2017 novel by Derek Landy

Skulduggery Pleasant: Resurrection is a 2017 young adult fantasy novel by Derek Landy. It is the first book in the Skulduggery Pleasant sequel series, and tenth book in the franchise overall. In October 2019, at Easons' Department 51 at Liberty Hall, Dublin in a Q&A following an interview alongside Eoin Colfer, Landy confirmed the original title of Resurrection and the sequel series as a whole as Valkyrie Cain, after both series' main protagonist.

== Synopsis ==
The book takes place a five years after The Dying of the Light. In addition to continuing the story of the now 24-year-old Valkyrie Cain, the novel introduces Omen Darkly, a younger main character (included at Landy's publisher's request to make the series a little closer to a children's series) whose subplot storylines over the following six books satirises the Harry Potter series by J. K. Rowling, as Omen (inspired by Ron Weasley) stands aside while his "Chosen One" brother Auger (inspired by Harry Potter) has a series of misadventures with his friends, which include Omen's best friend Never (inspired by Hermione Granger).

Temper Fray is an agent who works for Skulduggery Pleasant who, having gone undercover to spy on the anti-sanctuary, a group of sorcerers who want to initiate war between mortals and sorcerers.
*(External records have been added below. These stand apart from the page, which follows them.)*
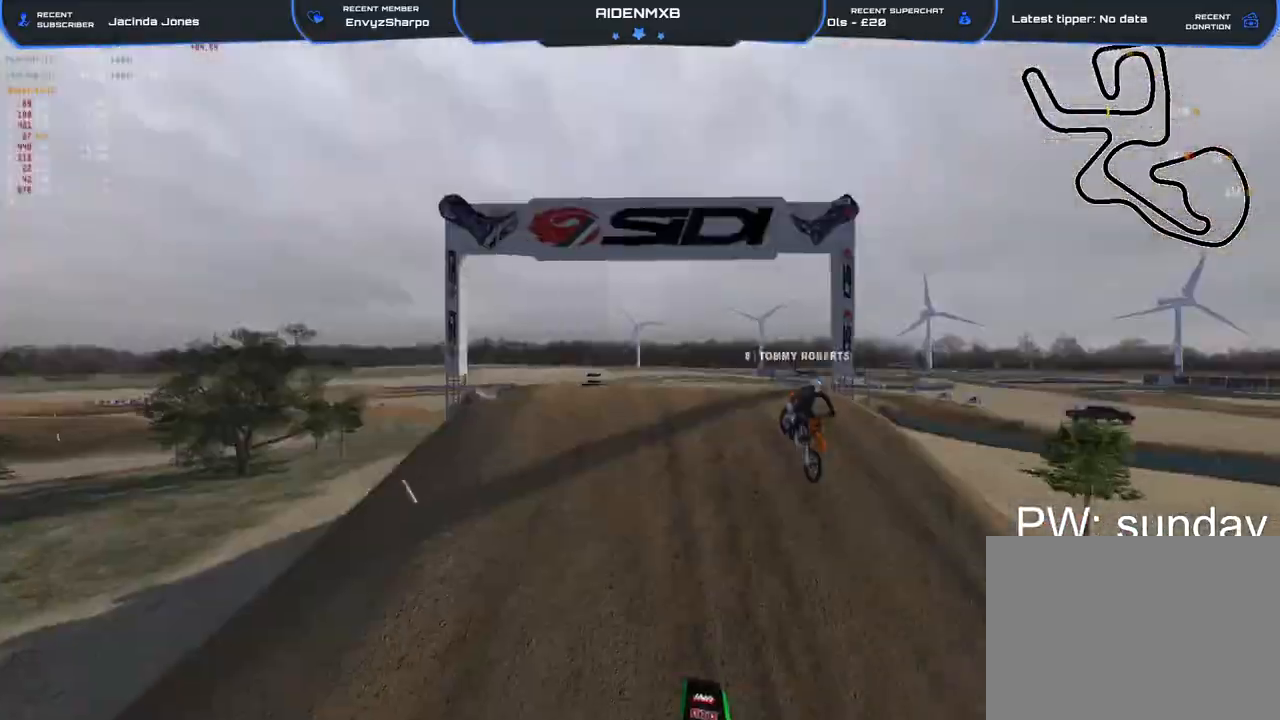
{"buttons": ["R2"], "left_stick": "center", "right_stick": "center", "events": [[150, "TRIANGLE", "up"]]}
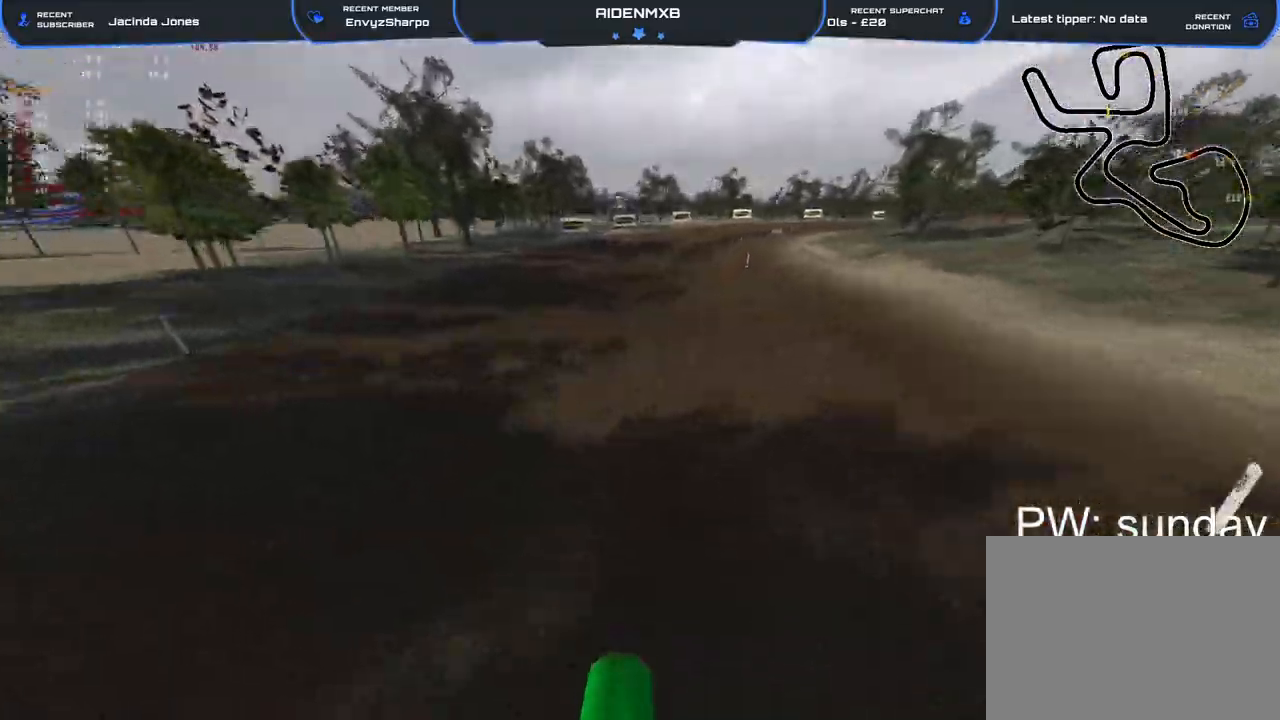
{"buttons": ["R2"], "left_stick": "center", "right_stick": "up", "events": [[250, "right_stick", "up"]]}
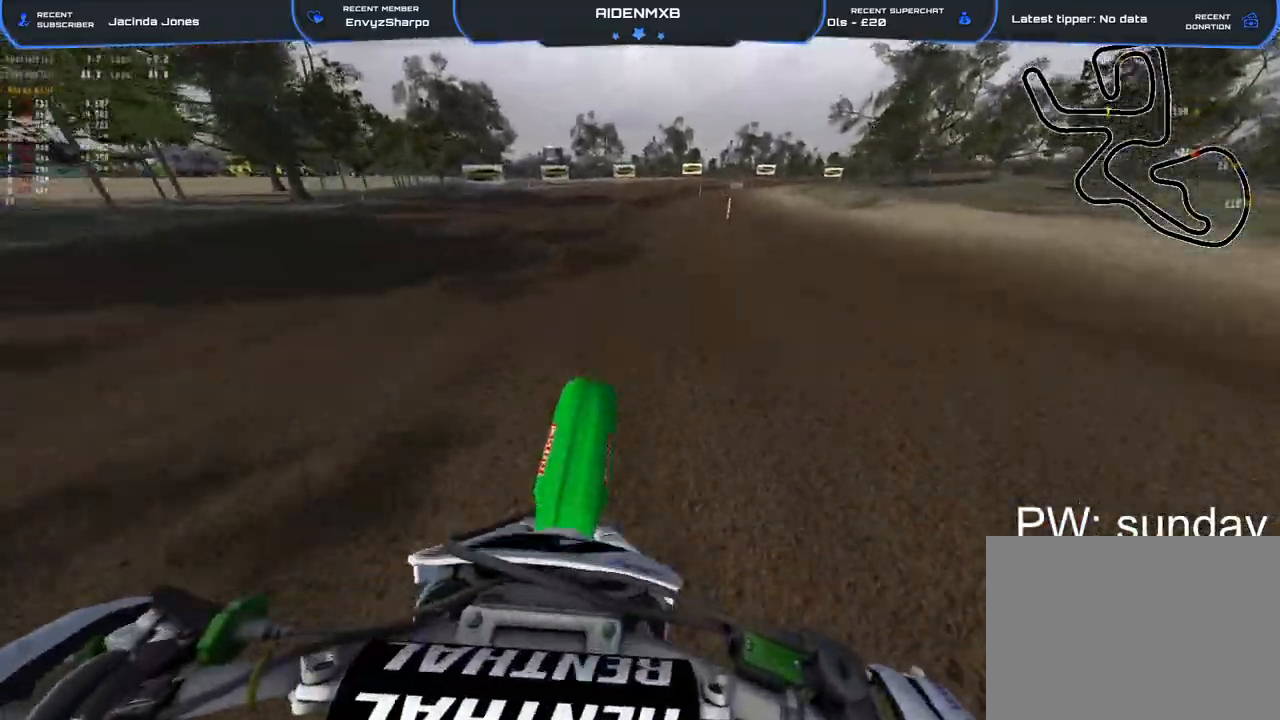
{"buttons": ["R2"], "left_stick": "center", "right_stick": "up-right", "events": [[267, "right_stick", "up-right"]]}
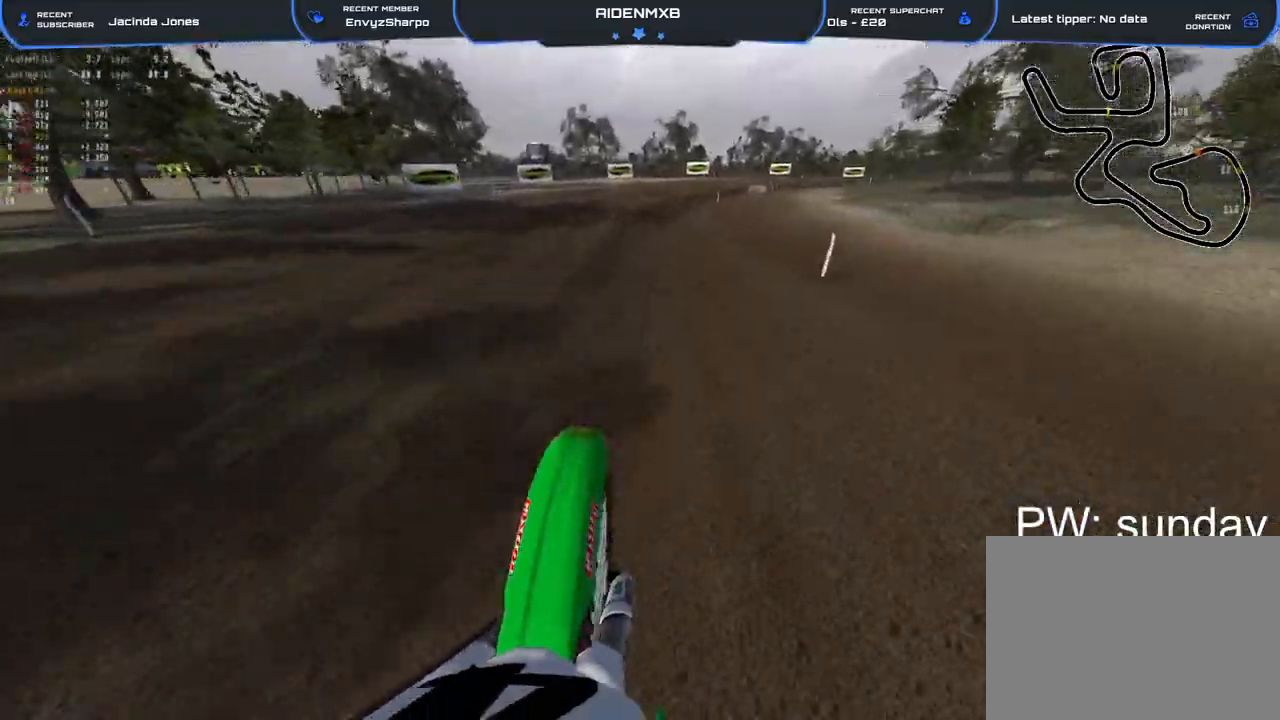
{"buttons": ["R2"], "left_stick": "up-right", "right_stick": "up-right", "events": [[83, "right_stick", "down-right"], [333, "right_stick", "right"], [400, "left_stick", "up-right"], [433, "right_stick", "up-right"]]}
He is captured by agents of the Anti-sanctuary, including Lethe, Azzedine Smoke, Memphis, Razzia, Cadaverous Gant and Destrier.

Skulduggery Pleasant then, once Temper is missing re-enlists Valkyrie Cain, who is staying at Grimwood House, her Uncle Gordon's former home.

Sebastian Tao then thinks to himself in Roarhaven that he needs to bring Darquesse back.

Valkyrie and Skulduggery then travel to Roarhaven, the magical city, where Corporal Yonder attempts to prevent their access to the High Sanctuary, before Seargent Larrup overrides Yonder and grants them access.

== Reception ==
The Times gave the audiobook a positive review, saying that the series is "witty and edgy" and enthralling.

The Irish Times gave the novel a mixed review saying that it is "very much reliant on fans’ knowledge of previous titles" and that while "existing fans will be delighted", Omen Darkly feels "slightly flat" and "the action- and dialogue-heavy scenes leave little room for thoughtful characterisation".

The Irish Independent gave the novel a positive review saying that the book "sizzles with whip-smart dialogue and dark humour galore" and that they "highly recommend" the book.